How has the general public responded?
- While most criticisms of these residential schools have been conducted either verbally or legally, some expressions of anger have taken on a more violent approach.
- Between the months of June and July, dozens of churches in Canada were burned in a series of arson and suspicious fires, with officials speculating that these burnings were a response to the grave discoveries.
- Many leaders who are also recognized as Indigenous people, have expressed their outrage at these burnings. “I’m angry," Lower Similkameen Indian Band Chief Keith Crow told a local news organization. “I don’t see any positives coming from this and it’s going to be tough."
- Jenn Allan-Riley was taken from her family as part of the Sixties Scoop, a period whereby Canadian authorities were allowed to “scoop up" Indigenous children from their families to be adopted by white families. Allan-Riley is also a daughter of a residential school survivor. However, she stated that “Burning down churches is not in solidarity with us Indigenous people" and “we do not destroy other people’s places of worship.”

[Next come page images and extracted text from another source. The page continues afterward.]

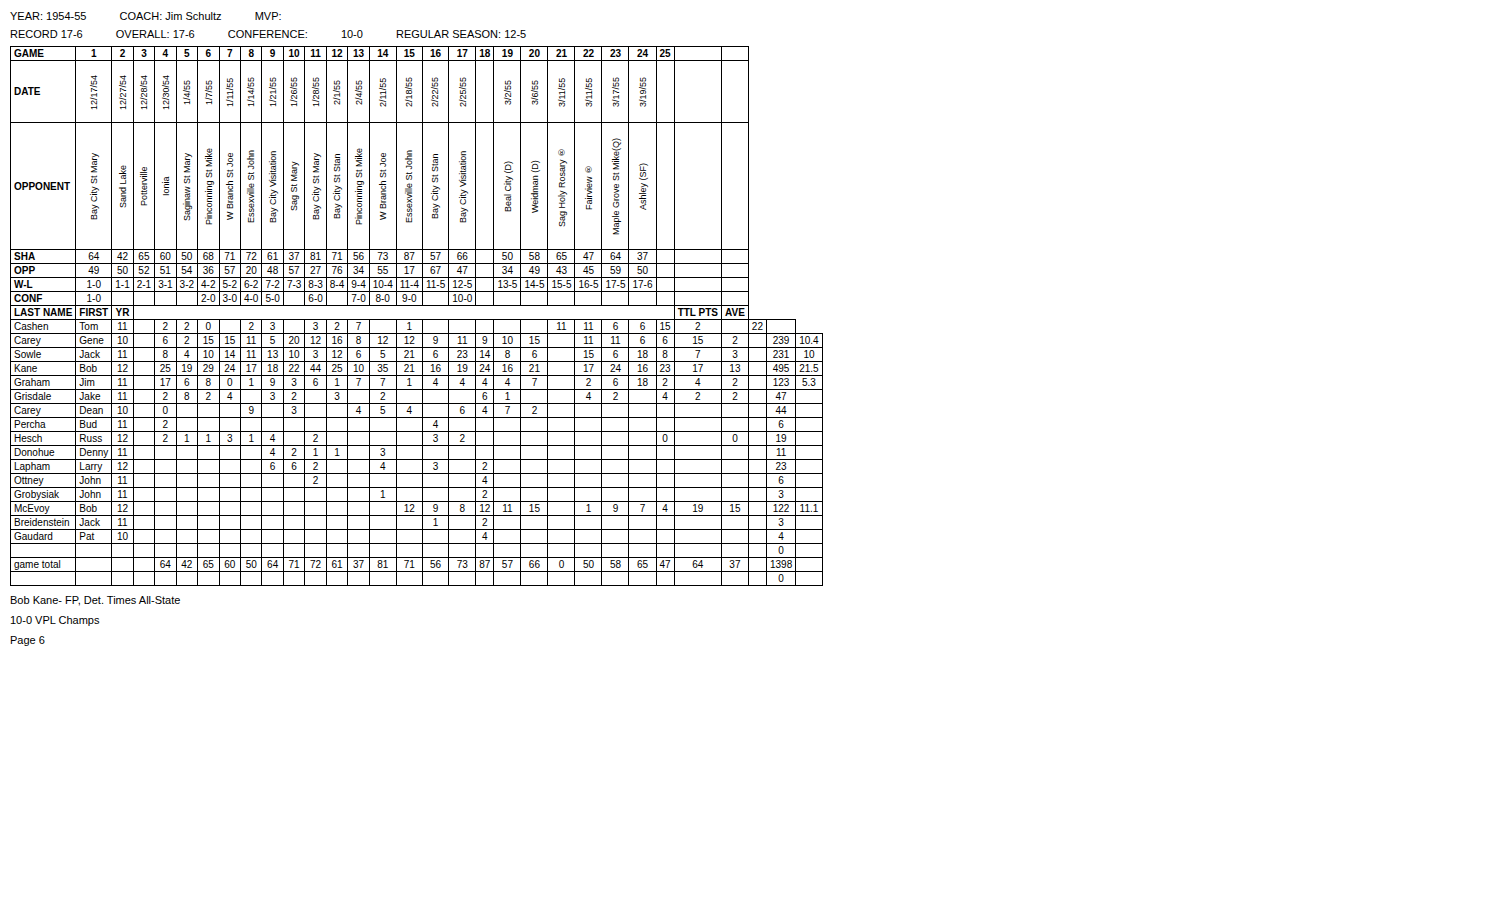YEAR: 1954-55 COACH: Jim Schultz MVP:
RECORD 17-6 OVERALL: 17-6 CONFERENCE: 10-0 REGULAR SEASON: 12-5
| GAME | 1 | 2 | 3 | 4 | 5 | 6 | 7 | 8 | 9 | 10 | 11 | 12 | 13 | 14 | 15 | 16 | 17 | 18 | 19 | 20 | 21 | 22 | 23 | 24 | 25 | | |
| --- | --- | --- | --- | --- | --- | --- | --- | --- | --- | --- | --- | --- | --- | --- | --- | --- | --- | --- | --- | --- | --- | --- | --- | --- | --- | --- | --- |
| DATE | 12/17/54 | 12/27/54 | 12/28/54 | 12/30/54 | 1/4/55 | 1/7/55 | 1/11/55 | 1/14/55 | 1/21/55 | 1/26/55 | 1/28/55 | 2/1/55 | 2/4/55 | 2/11/55 | 2/18/55 | 2/22/55 | 2/25/55 | | 3/2/55 | 3/6/55 | 3/11/55 | 3/11/55 | 3/17/55 | 3/19/55 | | | |
| OPPONENT | Bay City St Mary | Sand Lake | Potterville | Ionia | Saginaw St Mary | Pinconning St Mike | W Branch St Joe | Essexville St John | Bay City Visitation | Sag St Mary | Bay City St Mary | Bay City St Stan | Pinconning St Mike | W Branch St Joe | Essexville St John | Bay City St Stan | Bay City Visitation | | Beal City (D) | Weidman (D) | Sag Holy Rosary ® | Fairview ® | Maple Grove St Mike(Q) | Ashley (SF) | | | |
| SHA | 64 | 42 | 65 | 60 | 50 | 68 | 71 | 72 | 61 | 37 | 81 | 71 | 56 | 73 | 87 | 57 | 66 | | 50 | 58 | 65 | 47 | 64 | 37 | | | |
| OPP | 49 | 50 | 52 | 51 | 54 | 36 | 57 | 20 | 48 | 57 | 27 | 76 | 34 | 55 | 17 | 67 | 47 | | 34 | 49 | 43 | 45 | 59 | 50 | | | |
| W-L | 1-0 | 1-1 | 2-1 | 3-1 | 3-2 | 4-2 | 5-2 | 6-2 | 7-2 | 7-3 | 8-3 | 8-4 | 9-4 | 10-4 | 11-4 | 11-5 | 12-5 | | 13-5 | 14-5 | 15-5 | 16-5 | 17-5 | 17-6 | | | |
| CONF | 1-0 | | | | | 2-0 | 3-0 | 4-0 | 5-0 | | 6-0 | | 7-0 | 8-0 | 9-0 | | 10-0 | | | | | | | | | | |
| LAST NAME | FIRST | YR | | TTL PTS | AVE |
| Cashen | Tom | 11 | | 2 | 2 | 0 | | 2 | 3 | | 3 | 2 | 7 | | 1 | | | | | | 11 | 11 | 6 | 6 | 15 | 2 | | 22 | |
| Carey | Gene | 10 | | 6 | 2 | 15 | 15 | 11 | 5 | 20 | 12 | 16 | 8 | 12 | 12 | 9 | 11 | 9 | 10 | 15 | | 11 | 11 | 6 | 6 | 15 | 2 | | 239 | 10.4 |
| Sowle | Jack | 11 | | 8 | 4 | 10 | 14 | 11 | 13 | 10 | 3 | 12 | 6 | 5 | 21 | 6 | 23 | 14 | 8 | 6 | | 15 | 6 | 18 | 8 | 7 | 3 | | 231 | 10 |
| Kane | Bob | 12 | | 25 | 19 | 29 | 24 | 17 | 18 | 22 | 44 | 25 | 10 | 35 | 21 | 16 | 19 | 24 | 16 | 21 | | 17 | 24 | 16 | 23 | 17 | 13 | | 495 | 21.5 |
| Graham | Jim | 11 | | 17 | 6 | 8 | 0 | 1 | 9 | 3 | 6 | 1 | 7 | 7 | 1 | 4 | 4 | 4 | 4 | 7 | | 2 | 6 | 18 | 2 | 4 | 2 | | 123 | 5.3 |
| Grisdale | Jake | 11 | | 2 | 8 | 2 | 4 | | 3 | 2 | | 3 | | 2 | | | | 6 | 1 | | | 4 | 2 | | 4 | 2 | 2 | | 47 | |
| Carey | Dean | 10 | | 0 | | | | 9 | | 3 | | | 4 | 5 | 4 | | 6 | 4 | 7 | 2 | | | | | | | | | 44 | |
| Percha | Bud | 11 | | 2 | | | | | | | | | | | | 4 | | | | | | | | | | | | | 6 | |
| Hesch | Russ | 12 | | 2 | 1 | 1 | 3 | 1 | 4 | | 2 | | | | | 3 | 2 | | | | | | | | 0 | | 0 | | 19 | |
| Donohue | Denny | 11 | | | | | | | 4 | 2 | 1 | 1 | | 3 | | | | | | | | | | | | | | | 11 | |
| Lapham | Larry | 12 | | | | | | | 6 | 6 | 2 | | | 4 | | 3 | | 2 | | | | | | | | | | | 23 | |
| Ottney | John | 11 | | | | | | | | | 2 | | | | | | | 4 | | | | | | | | | | | 6 | |
| Grobysiak | John | 11 | | | | | | | | | | | | 1 | | | | 2 | | | | | | | | | | | 3 | |
| McEvoy | Bob | 12 | | | | | | | | | | | | | 12 | 9 | 8 | 12 | 11 | 15 | | 1 | 9 | 7 | 4 | 19 | 15 | | 122 | 11.1 |
| Breidenstein | Jack | 11 | | | | | | | | | | | | | | 1 | | 2 | | | | | | | | | | | 3 | |
| Gaudard | Pat | 10 | | | | | | | | | | | | | | | | 4 | | | | | | | | | | | 4 | |
| | | | | | | | | | | | | | | | | | | | | | | | | | | | | | 0 | |
| game total | | | | 64 | 42 | 65 | 60 | 50 | 64 | 71 | 72 | 61 | 37 | 81 | 71 | 56 | 73 | 87 | 57 | 66 | 0 | 50 | 58 | 65 | 47 | 64 | 37 | | 1398 | |
| | | | | | | | | | | | | | | | | | | | | | | | | | | | | | 0 | |
Bob Kane- FP, Det. Times All-State
10-0 VPL Champs
Page 6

- These church burnings were also met with overwhelming criticism from leading officials such as Canadian Prime Minister Justin Trudeau, who called the attacks “wrong and unacceptable” while also noting that any anger was “completely understandable.”

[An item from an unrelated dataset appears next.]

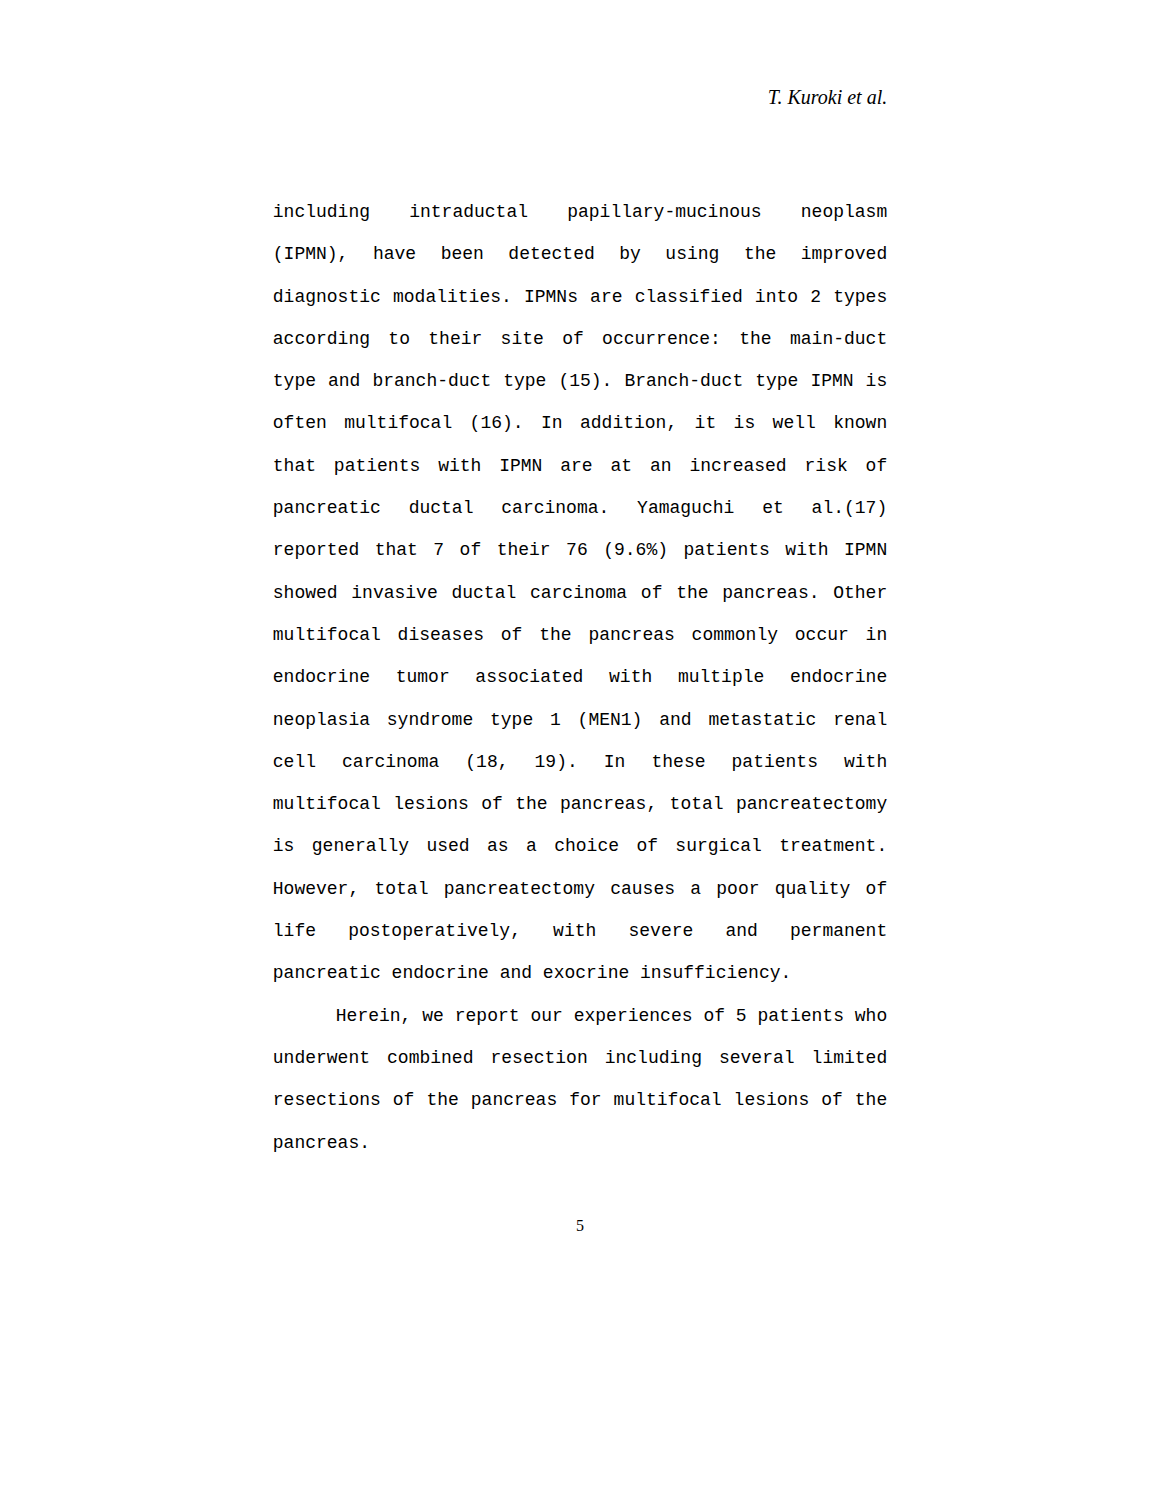T. Kuroki et al.
including intraductal papillary-mucinous neoplasm (IPMN), have been detected by using the improved diagnostic modalities. IPMNs are classified into 2 types according to their site of occurrence: the main-duct type and branch-duct type (15). Branch-duct type IPMN is often multifocal (16). In addition, it is well known that patients with IPMN are at an increased risk of pancreatic ductal carcinoma. Yamaguchi et al.(17) reported that 7 of their 76 (9.6%) patients with IPMN showed invasive ductal carcinoma of the pancreas. Other multifocal diseases of the pancreas commonly occur in endocrine tumor associated with multiple endocrine neoplasia syndrome type 1 (MEN1) and metastatic renal cell carcinoma (18, 19). In these patients with multifocal lesions of the pancreas, total pancreatectomy is generally used as a choice of surgical treatment. However, total pancreatectomy causes a poor quality of life postoperatively, with severe and permanent pancreatic endocrine and exocrine insufficiency.
Herein, we report our experiences of 5 patients who underwent combined resection including several limited resections of the pancreas for multifocal lesions of the pancreas.
5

- And at the same time, Trudeau is also dealing with criticism from other nations, such as China – a nation which Canada itself has accused of mistreating ethnic minorities.

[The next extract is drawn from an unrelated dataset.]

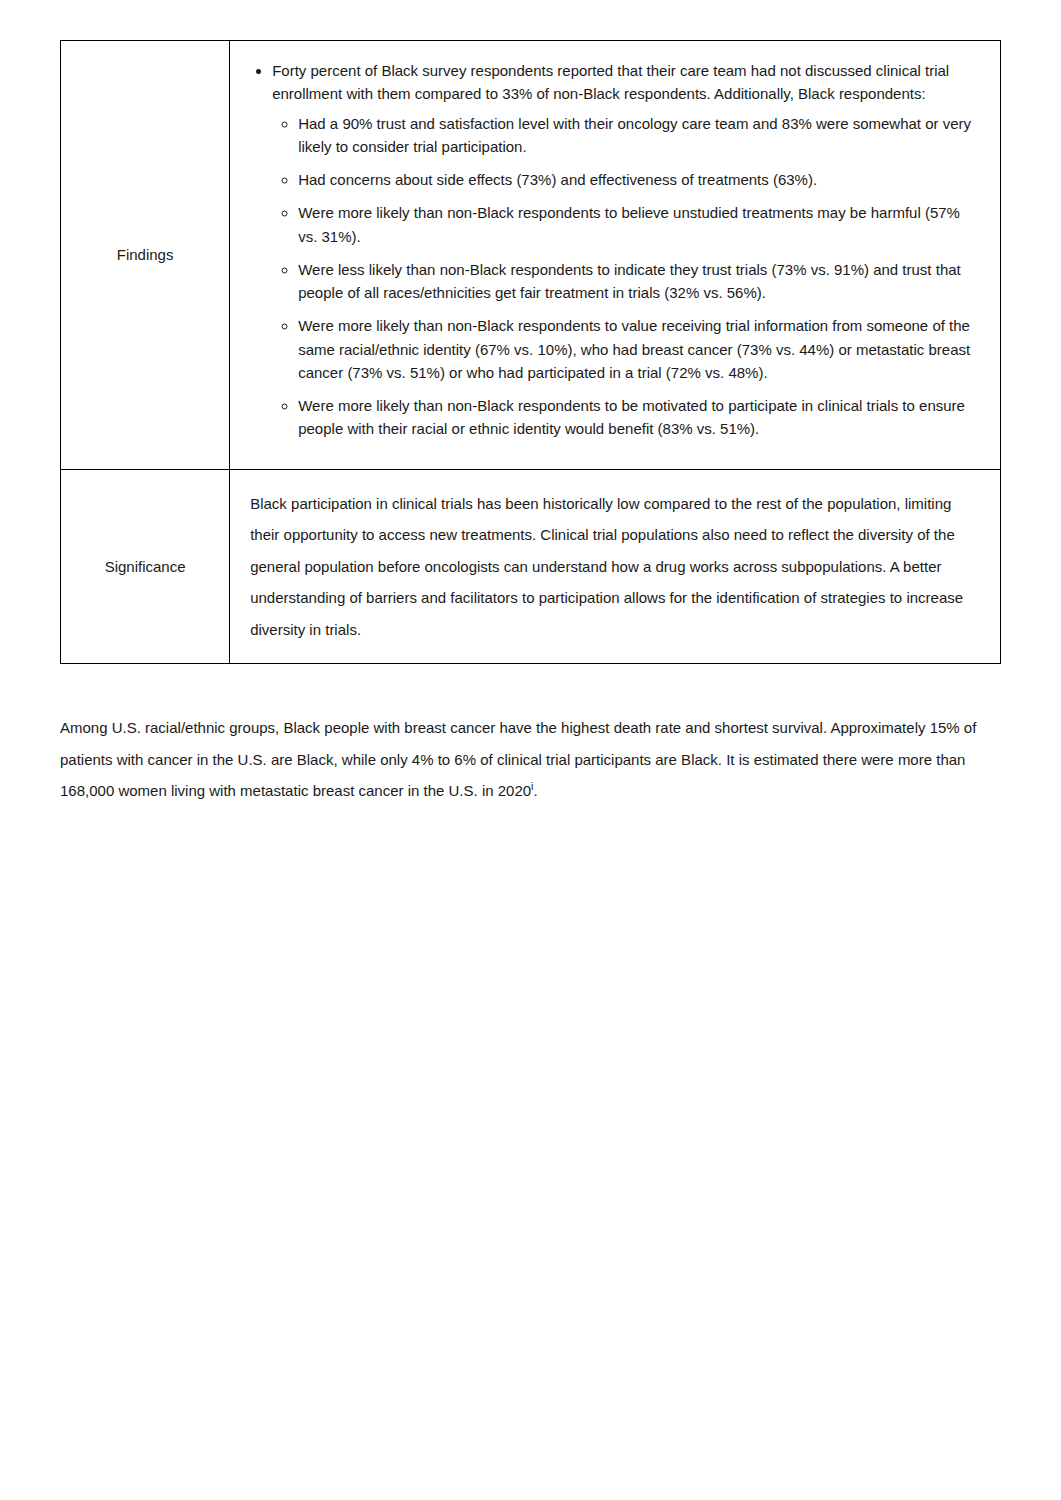| Findings | Forty percent of Black survey respondents reported that their care team had not discussed clinical trial enrollment with them compared to 33% of non-Black respondents. Additionally, Black respondents: Had a 90% trust and satisfaction level with their oncology care team and 83% were somewhat or very likely to consider trial participation. Had concerns about side effects (73%) and effectiveness of treatments (63%). Were more likely than non-Black respondents to believe unstudied treatments may be harmful (57% vs. 31%). Were less likely than non-Black respondents to indicate they trust trials (73% vs. 91%) and trust that people of all races/ethnicities get fair treatment in trials (32% vs. 56%). Were more likely than non-Black respondents to value receiving trial information from someone of the same racial/ethnic identity (67% vs. 10%), who had breast cancer (73% vs. 44%) or metastatic breast cancer (73% vs. 51%) or who had participated in a trial (72% vs. 48%). Were more likely than non-Black respondents to be motivated to participate in clinical trials to ensure people with their racial or ethnic identity would benefit (83% vs. 51%). |
| Significance | Black participation in clinical trials has been historically low compared to the rest of the population, limiting their opportunity to access new treatments. Clinical trial populations also need to reflect the diversity of the general population before oncologists can understand how a drug works across subpopulations. A better understanding of barriers and facilitators to participation allows for the identification of strategies to increase diversity in trials. |
Among U.S. racial/ethnic groups, Black people with breast cancer have the highest death rate and shortest survival. Approximately 15% of patients with cancer in the U.S. are Black, while only 4% to 6% of clinical trial participants are Black. It is estimated there were more than 168,000 women living with metastatic breast cancer in the U.S. in 2020i.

How did China and the US respond?
- China openly criticized the Canadian government for its involvement in the cultural eradication of Indigenous people.
- Jiang Duan, a senior Chinese United Nations official, told the Human Rights Council that China and its allies are expecting a “thorough and impartial investigation … to bring those responsible to justice, and offer a full remedy to victims."
- “We are deeply concerned about the serious human rights violations against the Indigenous people in Canada,” said Jiang. “Historically, Canada robbed the Indigenous people of their land, killed them and eradicated their culture."
- Canada isn’t the only country that is currently under investigation for its treatment of Indigenous people, with the United States announcing that it would conduct its own investigation regarding residential schools.
- “The Interior Department will address the inter-generational impact of Indian boarding schools to shed light on the unspoken traumas of the past, no matter how hard it will be,” said Secretary of the Interior Deb Haaland.
- “I know that this process will be long and difficult. I know that this process will be painful. It won’t undo the heartbreak and loss we feel. But only by acknowledging the past can we work toward a future that we’re all proud to embrace.”
What’s next?
- It’s a little too hard to say what can be done or what should be done to fix these problems.
- Some experts are suggesting the only solution is government reparations.
- Reparations are when a government provides financial compensation to an affected party through either direct payments or dedicated social programs to assist with the advancement and protection of a group of people.
- While the Canadian government has offered reparations to Indigenous people in the past, the US$3 billion that the Canadian government received for reparations left many Indigenous people more offended.
- But Mike Benson, the executive director of the National Residential School Survivor Society, believes that it’s almost impossible to determine what the correct number will look like considering how much Indigenous people lost.
- “You can’t put a price tag on the lost cultural languages or the people being taken from their homes for years [at a time]," said Benson. “But for some of the elderly survivors, they are finally getting acknowledgement [that this happened]."